Studio(self, logger=None, loglevel=logging.INFO)
Class for using a locally installed RapidMiner Studio instance. You can read from and write to the repositories defined in Studio (and use even remote repositories this way) and you can execute processes.
Studio(studio_home=None,
logger=None,
loglevel=logging.INFO,
rm_stdout=None,
override_python_binary=False)
Initializes a new connector to a local Rapidminer Studio instance. Every command will launch a new Studio instance, executing the required operations in batch mode.
Arguments:
studio_home
: path to installation directory of the Rapidminer Studio. If None, the location will be taken from the RAPIDMINER_HOME environment variable if defined, or the current directory, if RAPIDMINER_HOME is not defined.logger
: a Logger object to use. By default a very simple logger is used, with INFO level, logging to stdout.loglevel
: the loglevel, as an int value. Common values are defined in the standard logging module. Only used, if logger is not defined.rm_stdout
: the output stream to redirect the output of underlying Studio launches. By default, the output is directed to the logger associated with this connector. Log records from Studio are labeled with new element 'key'='studio', while the logs from Python with 'key'='python'.override_python_binary
: if set to True, any Execute Python operator in a process called via run_process will use the current Python interpreter instead of the one configured in the Studio installation, except if the process explicitly defines the Python binary. Default value is False.
Studio.read_resource(path)
Reads one or more resources from the given repository locations / files
Arguments:
path
: the path(s) to the resource(s). Multiple paths can be specified as list or tuple. A path can be a string, in that case it is interpreted as a repository location. By using rapidminer.File and rapidminer.RepositoryLocation objects, you can specify explicitly whether you want to use local files or RapidMiner repository entries.
Returns:
- the resource(s) as pandas DataFrame(s), a pickle-able python object(s) or a file-like object(s). If multiple inputs are specified, the same number of inputs will be returned, as a tuple of objects.
Studio.write_resource(resource, path)
Writes pandas DataFrame(s) or other objects to RapidMiner repository locations / regular files.
Arguments:
resource
: resource(s) to save: a resource can be a pandas DataFrame, a pickle-able python object or a file-like object. Multiple DataFrames or other objects can be specified as list or tuple.path
: the target path(s) for the resource(s). The same number of path values are required as the number of resources. A path can be a string, in that case it is interpreted as a repository location. By using rapidminer.File and rapidminer.RepositoryLocation objects, you can specify explicitly whether you want to use local files or RapidMiner repository entries.
Studio.run_process(path, inputs=[], macros={}, operator=None)

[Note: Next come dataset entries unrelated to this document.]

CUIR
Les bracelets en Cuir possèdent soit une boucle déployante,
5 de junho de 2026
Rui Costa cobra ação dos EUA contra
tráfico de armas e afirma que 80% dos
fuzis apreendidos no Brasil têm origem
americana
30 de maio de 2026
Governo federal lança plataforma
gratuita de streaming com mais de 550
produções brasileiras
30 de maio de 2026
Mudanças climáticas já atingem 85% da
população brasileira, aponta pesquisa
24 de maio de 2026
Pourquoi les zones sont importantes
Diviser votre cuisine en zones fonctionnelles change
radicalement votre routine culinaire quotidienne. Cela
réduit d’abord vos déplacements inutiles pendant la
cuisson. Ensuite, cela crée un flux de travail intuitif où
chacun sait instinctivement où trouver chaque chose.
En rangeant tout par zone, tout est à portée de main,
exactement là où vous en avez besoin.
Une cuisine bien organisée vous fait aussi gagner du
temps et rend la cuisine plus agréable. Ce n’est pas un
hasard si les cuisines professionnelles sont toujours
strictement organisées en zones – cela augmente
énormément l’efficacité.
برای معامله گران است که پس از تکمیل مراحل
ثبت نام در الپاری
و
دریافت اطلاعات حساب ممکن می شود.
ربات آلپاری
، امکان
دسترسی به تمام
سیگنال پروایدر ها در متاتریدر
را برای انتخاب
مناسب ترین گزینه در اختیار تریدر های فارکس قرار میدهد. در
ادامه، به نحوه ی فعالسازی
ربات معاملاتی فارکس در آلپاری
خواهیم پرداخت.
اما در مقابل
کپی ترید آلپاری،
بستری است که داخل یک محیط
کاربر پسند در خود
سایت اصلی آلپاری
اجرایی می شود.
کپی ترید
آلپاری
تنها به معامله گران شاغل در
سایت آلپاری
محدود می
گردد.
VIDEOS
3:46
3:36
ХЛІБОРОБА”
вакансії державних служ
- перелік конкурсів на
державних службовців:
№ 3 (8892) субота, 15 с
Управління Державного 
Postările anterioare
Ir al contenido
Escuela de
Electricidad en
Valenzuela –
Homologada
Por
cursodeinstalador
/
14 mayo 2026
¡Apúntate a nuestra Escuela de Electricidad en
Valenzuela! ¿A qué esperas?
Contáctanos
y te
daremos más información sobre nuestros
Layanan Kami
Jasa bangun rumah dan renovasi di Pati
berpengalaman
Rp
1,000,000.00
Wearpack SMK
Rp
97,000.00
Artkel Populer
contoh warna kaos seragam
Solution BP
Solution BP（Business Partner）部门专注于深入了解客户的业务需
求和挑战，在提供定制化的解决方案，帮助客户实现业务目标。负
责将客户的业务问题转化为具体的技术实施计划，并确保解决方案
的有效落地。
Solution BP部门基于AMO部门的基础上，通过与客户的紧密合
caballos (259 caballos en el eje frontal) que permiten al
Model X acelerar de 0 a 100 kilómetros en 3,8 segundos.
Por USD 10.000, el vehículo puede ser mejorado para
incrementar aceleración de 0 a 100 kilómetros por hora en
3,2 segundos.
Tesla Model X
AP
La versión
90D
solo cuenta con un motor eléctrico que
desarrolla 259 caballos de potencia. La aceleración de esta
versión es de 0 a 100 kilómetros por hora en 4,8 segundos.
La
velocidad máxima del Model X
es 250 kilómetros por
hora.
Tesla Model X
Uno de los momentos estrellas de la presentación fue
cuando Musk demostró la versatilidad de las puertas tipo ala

Runs a RapidMiner process and returns the result(s).
Arguments:
path
: path to the RapidMiner process in a repository or an .rmp file. It can be a string, in that case it is interpreted as a repository location. It can also be a rapidminer.File or rapidminer.RepositoryLocation object representing a local file or a RapidMiner repository entry, respectively.inputs
: inputs used by the RapidMiner process, an input can be a pandas DataFrame, a pickle-able python object or a file-like object.macros
: optional dict that sets the macros in the process context according to the key-value pairs, e.g. macros={"macro1": "value1", "macro2": "value2"}operator
: the name of the RapidMiner operator of the process to execute. If None (default) the whole process is executed.
Returns:
- the results of the RapidMiner process. It can be None, or a single object, or a tuple. One result may be a pandas DataFrame, a pickle-able python object or a file-like object.